◆ Task prompt ◆
Name every poster in the Kribensis fry thread below, with the date shown next to each name.

(Supplied passage)

# What to do with Kribensis fry?



## ML (Jan 20, 2009)

i just recently bought a mating pair of Kribenses, and already they are disappearing into a cave for hours at a time. Im fairly certain that they are going to produce fry, and i was just wondering what should i do with all these little fish swimming around?

it is only a 10g tank with no other fish in it except a very small albino pleco.

It is the only tank i own right now, so i cant grow them to anything. 

id hate to flush them, but then again id hate to stress out the parents with too many fish in one tank.


----------



## paronaram (Jul 12, 2008)

Hi. I will take 4-5
But it's very cold in NY, if you can wait for warm weather ...
I will pay for s/h.


----------



## susankat (Nov 15, 2008)

You can get a plastic tub and use that to grow out fry. In that small of a tank with babies you will soon start having water issues without daily water changes. They will be to small to sell and ship, and to small to sell to lfs unless you can grow them out to at least an inch.

(End Supplied passage)
(Record extracts)

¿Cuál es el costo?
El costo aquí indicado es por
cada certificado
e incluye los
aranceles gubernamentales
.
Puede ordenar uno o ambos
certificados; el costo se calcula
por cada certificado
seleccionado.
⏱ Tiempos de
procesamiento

(End Record extracts)

◆ Finished exercise ◆
- ML: Jan 20, 2009
- paronaram: Jul 12, 2008
- susankat: Nov 15, 2008